Charles Baudelaire’e göre güzellik, “niceliğinin belirlenmesi çok güç olan ebedî, değişmez bir unsurdan ve koşullara göre değişen, göreli bir unsurdan oluşur - bu unsur da yaşanılan çağ, o çağın modaları, ahlâkî değerleri, duyguları ya da belki bunların hepsidir.”[1] 2000’lerin başlarında moda dergiciliğine merak sardığımda, içinde bulunduğum çağa özgü güzellik ölçütlerinin beni bu denli etkisi altına alacağını aklımdan bile geçirmezdim sanırım. Dergilerin parlak dünyasında pişmek, gözümü kusursuzluk yönünde eğitmek anlamına gelmişti benim için. Kunduracının temsil ettikleri hoşuma gitse de, kendisi zihnimde kurduğum estetik dünyanın dışındaydı. Bu dünyanın kuralları, kadınlar söz konusu olduğunda çok daha katıydı. Çünkü görsel kültürün kadın imgesinde kusura yer yoktu ve ben de yıllar içinde bu fikri büsbütün benimsemiştim. Bunun tek sebebi, moda dergilerindeki kadın bedenini estetize eden fotoğraflar değildi elbet. Filmlerden reklamlara, sosyal medyadan gazetelere kadar ne yana baksam herkes gibi güzellik kıstaslarına uygun olarak temsil edilen kadınlar görüyordum. Zira ideal olanın inşasında bütün kültür araçlarının seferber edilmesi daima şart olmuştur.

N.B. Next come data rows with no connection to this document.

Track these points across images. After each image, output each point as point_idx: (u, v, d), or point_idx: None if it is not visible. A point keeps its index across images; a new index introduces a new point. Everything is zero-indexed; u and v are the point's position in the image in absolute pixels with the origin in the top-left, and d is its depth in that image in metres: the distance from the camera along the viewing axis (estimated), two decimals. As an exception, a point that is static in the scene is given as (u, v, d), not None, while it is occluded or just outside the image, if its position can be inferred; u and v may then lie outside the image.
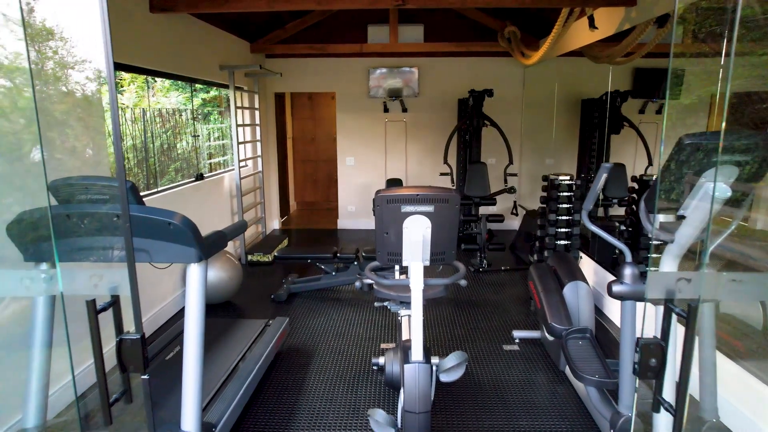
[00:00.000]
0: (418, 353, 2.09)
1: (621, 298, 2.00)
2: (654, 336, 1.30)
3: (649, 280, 1.30)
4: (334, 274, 4.40)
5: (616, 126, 4.80)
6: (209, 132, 6.55)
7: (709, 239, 1.76)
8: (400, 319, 2.86)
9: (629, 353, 2.12)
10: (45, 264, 1.75)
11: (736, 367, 2.42)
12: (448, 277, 2.29)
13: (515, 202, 6.14)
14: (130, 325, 1.33)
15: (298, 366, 3.14)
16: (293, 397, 2.78)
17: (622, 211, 4.40)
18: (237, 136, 5.16)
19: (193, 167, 5.73)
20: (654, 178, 3.81)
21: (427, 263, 2.20)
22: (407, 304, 2.55)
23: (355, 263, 4.33)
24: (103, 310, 1.26)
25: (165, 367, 2.66)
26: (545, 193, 4.18)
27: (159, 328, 3.70)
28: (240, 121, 5.48)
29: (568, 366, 2.62)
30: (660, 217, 2.00)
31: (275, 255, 4.63)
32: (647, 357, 1.27)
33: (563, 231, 4.10)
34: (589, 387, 2.45)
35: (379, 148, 6.86)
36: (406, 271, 2.25)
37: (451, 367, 2.10)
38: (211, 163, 6.07)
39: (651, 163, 4.55)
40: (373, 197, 2.15)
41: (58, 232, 1.62)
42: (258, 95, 6.06)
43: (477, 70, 6.51)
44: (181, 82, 5.65)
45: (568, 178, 4.05)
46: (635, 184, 4.15)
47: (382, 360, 2.49)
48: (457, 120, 6.56)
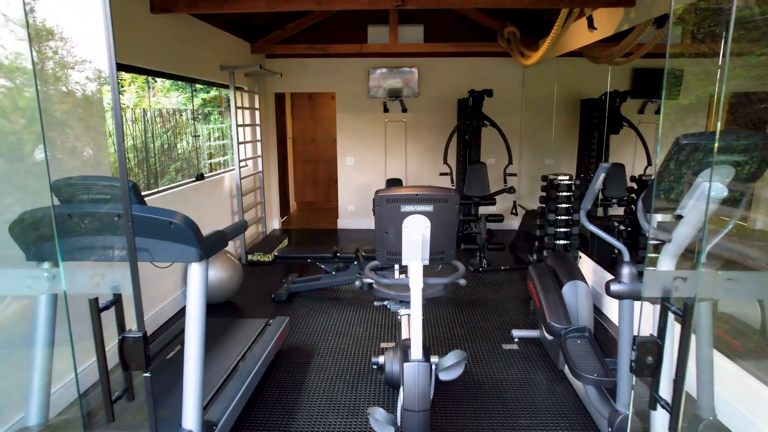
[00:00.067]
0: (417, 352, 2.10)
1: (619, 297, 2.02)
2: (651, 334, 1.31)
3: (646, 279, 1.31)
4: (334, 273, 4.41)
5: (616, 126, 4.82)
6: (209, 132, 6.56)
7: (707, 239, 1.78)
8: (399, 318, 2.87)
9: (627, 352, 2.14)
10: (47, 263, 1.76)
11: (733, 366, 2.43)
12: (448, 277, 2.30)
13: (515, 202, 6.15)
14: (132, 324, 1.34)
15: (299, 365, 3.15)
16: (293, 396, 2.80)
17: (621, 211, 4.41)
18: (237, 136, 5.17)
19: (194, 167, 5.74)
20: (652, 178, 3.82)
21: (426, 262, 2.21)
22: (407, 303, 2.57)
23: (355, 263, 4.34)
24: (105, 309, 1.27)
25: (166, 366, 2.67)
26: (544, 193, 4.19)
27: (160, 327, 3.71)
28: (240, 121, 5.49)
29: (566, 365, 2.63)
30: (658, 216, 2.01)
31: (275, 255, 4.65)
32: (644, 355, 1.28)
33: (562, 231, 4.11)
34: (587, 386, 2.47)
35: (379, 148, 6.88)
36: (406, 271, 2.27)
37: (450, 365, 2.11)
38: (211, 163, 6.08)
39: (650, 163, 4.56)
40: (373, 197, 2.16)
41: (60, 231, 1.63)
42: (258, 95, 6.07)
43: (477, 71, 6.52)
44: (181, 83, 5.65)
45: (567, 178, 4.06)
46: (634, 184, 4.16)
47: (381, 359, 2.50)
48: (456, 120, 6.58)
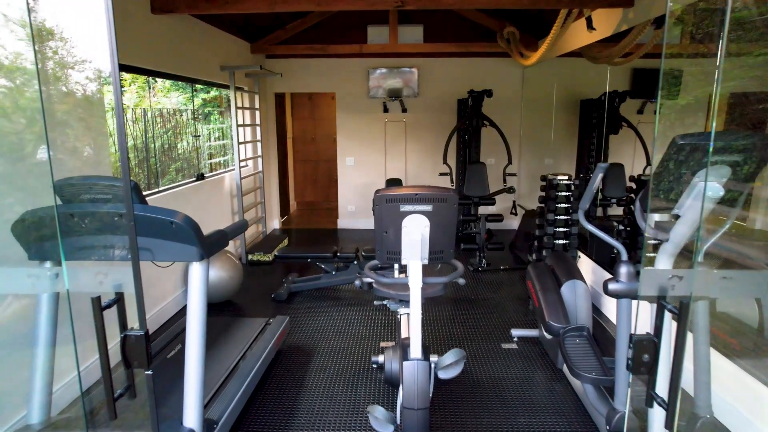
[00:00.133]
0: (416, 350, 2.11)
1: (617, 296, 2.03)
2: (647, 332, 1.32)
3: (643, 278, 1.32)
4: (334, 273, 4.42)
5: (615, 126, 4.83)
6: (210, 132, 6.57)
7: (705, 238, 1.79)
8: (399, 317, 2.88)
9: (625, 350, 2.15)
10: (49, 262, 1.78)
11: (731, 365, 2.45)
12: (447, 276, 2.31)
13: (514, 201, 6.16)
14: (134, 322, 1.35)
15: (299, 364, 3.17)
16: (293, 395, 2.81)
17: (621, 210, 4.42)
18: (237, 136, 5.19)
19: (194, 167, 5.75)
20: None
21: (425, 262, 2.23)
22: (406, 302, 2.58)
23: (355, 262, 4.35)
24: (107, 307, 1.29)
25: (167, 365, 2.68)
26: (544, 193, 4.21)
27: (160, 327, 3.72)
28: (240, 122, 5.51)
29: (565, 364, 2.65)
30: (656, 216, 2.03)
31: (275, 254, 4.66)
32: (640, 353, 1.29)
33: (561, 230, 4.12)
34: (585, 384, 2.48)
35: (379, 148, 6.89)
36: (405, 270, 2.28)
37: (449, 364, 2.12)
38: (211, 163, 6.10)
39: (649, 163, 4.58)
40: (373, 197, 2.17)
41: (62, 231, 1.64)
42: (258, 95, 6.09)
43: (476, 71, 6.53)
44: (181, 83, 5.67)
45: (567, 178, 4.08)
46: (633, 184, 4.18)
47: (381, 358, 2.52)
48: (456, 120, 6.59)
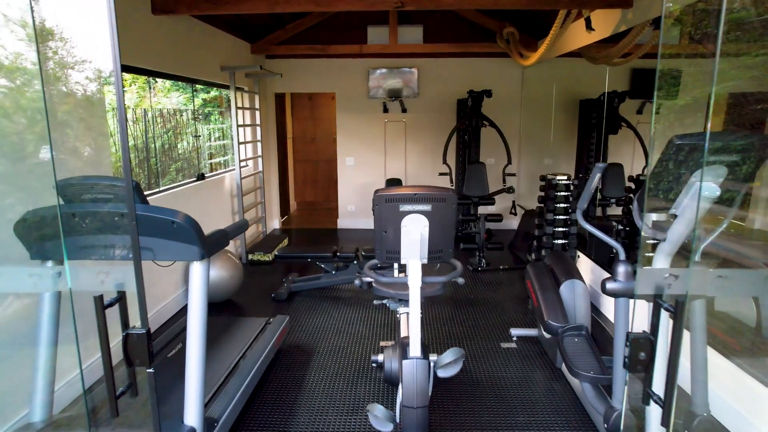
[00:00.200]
0: (416, 349, 2.12)
1: (614, 295, 2.04)
2: (644, 331, 1.34)
3: (639, 277, 1.34)
4: (334, 273, 4.44)
5: (614, 126, 4.85)
6: (210, 132, 6.58)
7: (703, 238, 1.80)
8: (398, 316, 2.90)
9: (622, 349, 2.16)
10: (50, 262, 1.79)
11: (728, 363, 2.46)
12: (446, 275, 2.33)
13: (514, 201, 6.18)
14: (135, 321, 1.37)
15: (299, 363, 3.18)
16: (294, 394, 2.82)
17: (620, 210, 4.44)
18: (237, 137, 5.20)
19: (194, 167, 5.77)
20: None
21: (425, 261, 2.24)
22: (406, 301, 2.59)
23: (355, 262, 4.37)
24: (110, 306, 1.30)
25: (167, 364, 2.70)
26: (543, 193, 4.22)
27: (161, 326, 3.74)
28: (240, 122, 5.52)
29: (564, 363, 2.66)
30: (653, 216, 2.04)
31: (275, 254, 4.67)
32: (637, 351, 1.31)
33: (561, 230, 4.14)
34: (584, 383, 2.49)
35: (379, 148, 6.90)
36: (405, 269, 2.29)
37: (448, 362, 2.14)
38: (211, 163, 6.11)
39: (648, 163, 4.59)
40: (372, 197, 2.19)
41: (65, 230, 1.66)
42: (258, 96, 6.10)
43: (476, 71, 6.55)
44: (181, 83, 5.68)
45: (566, 177, 4.09)
46: (632, 184, 4.19)
47: (381, 357, 2.53)
48: (456, 120, 6.60)
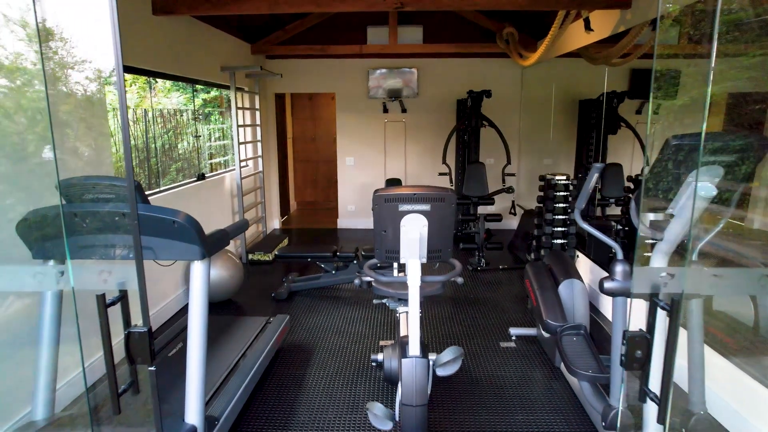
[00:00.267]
0: (415, 348, 2.14)
1: (612, 294, 2.06)
2: (640, 329, 1.35)
3: (635, 276, 1.35)
4: (334, 272, 4.45)
5: (613, 126, 4.86)
6: (210, 132, 6.60)
7: (700, 237, 1.82)
8: (398, 315, 2.91)
9: (620, 347, 2.17)
10: (52, 261, 1.81)
11: (725, 362, 2.48)
12: (445, 274, 2.34)
13: (513, 201, 6.19)
14: (137, 320, 1.38)
15: (299, 362, 3.20)
16: (294, 393, 2.84)
17: (619, 210, 4.45)
18: (238, 137, 5.22)
19: (195, 167, 5.78)
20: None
21: (424, 260, 2.25)
22: (405, 300, 2.61)
23: (355, 262, 4.38)
24: (112, 304, 1.31)
25: (168, 363, 2.71)
26: (542, 193, 4.24)
27: (162, 325, 3.75)
28: (241, 122, 5.53)
29: (562, 362, 2.67)
30: (651, 215, 2.05)
31: (276, 254, 4.69)
32: (633, 349, 1.32)
33: (560, 230, 4.15)
34: (582, 381, 2.50)
35: (379, 148, 6.92)
36: (404, 269, 2.31)
37: (447, 361, 2.15)
38: (212, 163, 6.12)
39: (648, 163, 4.60)
40: (372, 197, 2.20)
41: (67, 230, 1.67)
42: (258, 96, 6.11)
43: (475, 71, 6.56)
44: (182, 83, 5.70)
45: (565, 177, 4.11)
46: (631, 184, 4.21)
47: (380, 356, 2.54)
48: (455, 120, 6.62)
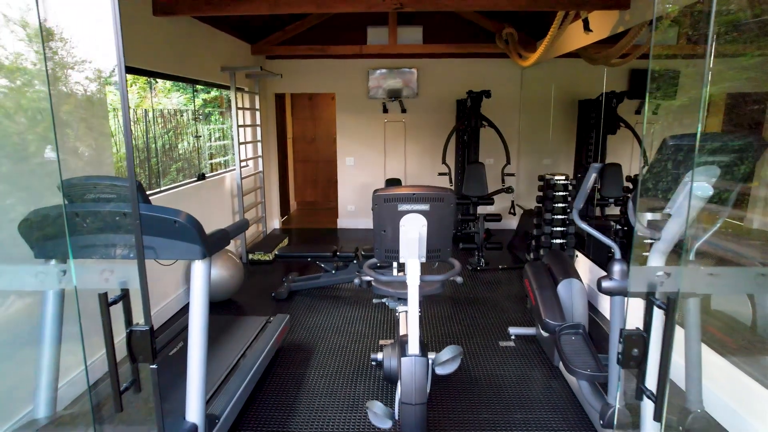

Moda döngüleri ve akımları, onar yıllık zaman dilimlerine göre değerlendirilir. Çağın ruhunun yansıması, tasarımlarda, moda fotoğraflarında ve reklamlarda görünür hale gelir. Buna bağlı olarak da bir kadın arketipi ortaya çıkar. Özellikle moda fotoğrafları, bu arketipin yaratılmasında, yayılmasında ve bununla beraber güzellik ve beden ideallerinin yerleşmesinde önemli bir rol üstlenir. Aslında bu fotoğraflar 20. yüzyılın başlarından beri moda basınında yer alıyor. Önceleri giysiler, illustrasyonlar aracılığıyla dergi sayfalarını süslerdi. 1900’lerde, Edward Steichen ve Baron Adolf de Meyer’in Vogue Amerika için çektikleri moda fotoğraflarını, modanın algılanması açısından milat kabul edebiliriz. Çünkü tasarımları kimi zaman toplumun kaymak tabakasına mensup kadınların, kimi zaman da modellerin üzerinde görmek dergi okuru için bir yenilikti. Zamanla kanıksanacak bir yenilik.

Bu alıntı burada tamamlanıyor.